If it's a coolant hose goes into the firewall, it's most likely a heater hose.

Try:
www.gmpartsdirect.com

They have parts diagrams to verify what you looking for.


----------



## MnXruzeTakeover (Apr 23, 2021)

Ok thanks


----------



## JLL (Sep 12, 2017)

Your welcome


----------



## MnXruzeTakeover (Apr 23, 2021)

JLL said:


> If it's a coolant hose goes into the firewall, it's most likely a heater hose.
> 
> Try:
> www.gmpartsdirect.com
> ...


Yeah I'm not finding it its showing me 2 hoses for the heater hose here's my old water outlet


----------



## MnXruzeTakeover (Apr 23, 2021)

MnXruzeTakeover said:


> Yeah I'm not finding it its showing me 2 hoses for the heater hose here's my old water outlet
> View attachment 293210


----------



## Thebigzeus (Dec 2, 2018)

Looks like Amazon.com: Dayco MOLDED HTR HOSE (87993): Automotive


----------



## JLL (Sep 12, 2017)

The hose in the picture?


----------



## MnXruzeTakeover (Apr 23, 2021)

Thebigzeus said:


> Looks like Amazon.com: Dayco MOLDED HTR HOSE (87993): Automotive


Yup that's the one thanks I have ZZperformance TB spacer I had to remove my whole intake just to get to it just like when I just replaced my water outlet I couple weeks ago it's a tight squeeze


----------



## Thebigzeus (Dec 2, 2018)

Sure no worries.
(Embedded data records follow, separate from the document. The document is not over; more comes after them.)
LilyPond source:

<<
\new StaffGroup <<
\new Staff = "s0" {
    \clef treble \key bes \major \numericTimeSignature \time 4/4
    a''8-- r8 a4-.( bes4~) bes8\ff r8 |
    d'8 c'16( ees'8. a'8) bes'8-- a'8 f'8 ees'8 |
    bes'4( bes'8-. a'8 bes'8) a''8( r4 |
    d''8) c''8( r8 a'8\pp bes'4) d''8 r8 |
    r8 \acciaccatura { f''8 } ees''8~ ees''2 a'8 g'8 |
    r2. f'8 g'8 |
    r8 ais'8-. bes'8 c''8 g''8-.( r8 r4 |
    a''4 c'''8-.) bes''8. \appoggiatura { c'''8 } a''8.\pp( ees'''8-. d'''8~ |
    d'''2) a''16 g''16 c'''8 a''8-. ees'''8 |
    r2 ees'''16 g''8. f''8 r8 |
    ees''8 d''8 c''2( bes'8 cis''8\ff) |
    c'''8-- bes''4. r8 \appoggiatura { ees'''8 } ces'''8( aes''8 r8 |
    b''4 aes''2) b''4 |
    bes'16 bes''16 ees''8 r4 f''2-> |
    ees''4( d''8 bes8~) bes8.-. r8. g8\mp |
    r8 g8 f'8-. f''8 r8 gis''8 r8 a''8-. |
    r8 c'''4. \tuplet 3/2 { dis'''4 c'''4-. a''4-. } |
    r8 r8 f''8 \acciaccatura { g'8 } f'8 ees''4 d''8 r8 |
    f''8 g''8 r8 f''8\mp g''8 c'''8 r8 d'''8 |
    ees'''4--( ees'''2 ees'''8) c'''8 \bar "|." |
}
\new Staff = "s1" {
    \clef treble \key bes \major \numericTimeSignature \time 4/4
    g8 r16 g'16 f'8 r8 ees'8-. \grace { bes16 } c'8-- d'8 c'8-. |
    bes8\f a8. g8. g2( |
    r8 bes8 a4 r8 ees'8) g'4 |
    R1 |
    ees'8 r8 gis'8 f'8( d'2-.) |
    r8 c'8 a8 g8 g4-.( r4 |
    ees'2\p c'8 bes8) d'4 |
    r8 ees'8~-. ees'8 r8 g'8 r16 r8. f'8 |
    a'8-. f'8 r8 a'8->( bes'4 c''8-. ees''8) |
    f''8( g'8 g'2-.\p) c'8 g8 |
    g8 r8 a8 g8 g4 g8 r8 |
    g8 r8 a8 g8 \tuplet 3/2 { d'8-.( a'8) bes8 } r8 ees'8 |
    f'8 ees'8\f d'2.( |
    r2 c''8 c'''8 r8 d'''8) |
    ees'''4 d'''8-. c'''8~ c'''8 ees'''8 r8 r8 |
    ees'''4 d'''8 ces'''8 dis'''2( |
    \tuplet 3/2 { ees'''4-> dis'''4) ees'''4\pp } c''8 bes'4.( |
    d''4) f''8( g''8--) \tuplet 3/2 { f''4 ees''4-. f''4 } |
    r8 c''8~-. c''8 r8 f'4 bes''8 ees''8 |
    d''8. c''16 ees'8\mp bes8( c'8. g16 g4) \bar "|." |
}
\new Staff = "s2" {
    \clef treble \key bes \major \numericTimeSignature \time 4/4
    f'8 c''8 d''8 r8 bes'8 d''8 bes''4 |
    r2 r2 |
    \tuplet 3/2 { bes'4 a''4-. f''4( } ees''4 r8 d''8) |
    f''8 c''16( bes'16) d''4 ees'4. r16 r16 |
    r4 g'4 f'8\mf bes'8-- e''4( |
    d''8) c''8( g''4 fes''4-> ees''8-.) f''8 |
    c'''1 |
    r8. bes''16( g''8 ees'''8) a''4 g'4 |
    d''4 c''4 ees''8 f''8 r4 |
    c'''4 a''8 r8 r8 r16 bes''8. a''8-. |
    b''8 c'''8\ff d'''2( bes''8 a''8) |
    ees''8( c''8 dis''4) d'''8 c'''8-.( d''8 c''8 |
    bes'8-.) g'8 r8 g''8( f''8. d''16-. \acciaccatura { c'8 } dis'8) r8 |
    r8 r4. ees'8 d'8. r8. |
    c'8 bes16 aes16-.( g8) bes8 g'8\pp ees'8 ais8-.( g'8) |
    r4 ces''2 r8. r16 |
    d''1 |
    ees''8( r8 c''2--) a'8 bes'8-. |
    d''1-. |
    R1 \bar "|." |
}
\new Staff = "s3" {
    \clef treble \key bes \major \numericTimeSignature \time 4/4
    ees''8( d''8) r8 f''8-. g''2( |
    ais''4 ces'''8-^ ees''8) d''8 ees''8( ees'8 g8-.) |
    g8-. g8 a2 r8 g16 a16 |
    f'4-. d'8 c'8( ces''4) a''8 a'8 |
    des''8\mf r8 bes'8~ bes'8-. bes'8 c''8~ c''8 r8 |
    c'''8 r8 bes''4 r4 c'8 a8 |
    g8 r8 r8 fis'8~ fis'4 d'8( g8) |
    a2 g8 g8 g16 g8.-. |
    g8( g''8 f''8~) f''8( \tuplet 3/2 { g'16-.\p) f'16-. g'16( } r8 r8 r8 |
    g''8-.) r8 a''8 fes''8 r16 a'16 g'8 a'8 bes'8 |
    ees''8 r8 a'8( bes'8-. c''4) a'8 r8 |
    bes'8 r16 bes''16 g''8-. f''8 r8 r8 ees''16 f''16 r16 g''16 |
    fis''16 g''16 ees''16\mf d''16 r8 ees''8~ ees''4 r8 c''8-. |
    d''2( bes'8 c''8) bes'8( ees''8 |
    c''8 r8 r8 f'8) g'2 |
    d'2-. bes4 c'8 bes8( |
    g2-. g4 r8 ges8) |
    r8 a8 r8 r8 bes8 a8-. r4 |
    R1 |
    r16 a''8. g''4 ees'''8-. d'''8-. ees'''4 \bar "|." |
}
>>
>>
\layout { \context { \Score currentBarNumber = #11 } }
I have a tb spacer too and it can make replacing parts extra annoying.


----------



## Blasirl (Mar 31, 2015)

Cooling hose diagrams


----------



## Goodman alan (1 mo ago)

MnXruzeTakeover said:


> Yeah I'm not finding it its showing me 2 hoses for the heater hose here's my old water outlet
> View attachment 293210


Is this the heater control valve on a 2012 chevy cruze


----------



## Blasirl (Mar 31, 2015)

Goodman alan said:


> Is this the heater control valve on a 2012 chevy cruze


Is *what* the heater control valve?


----------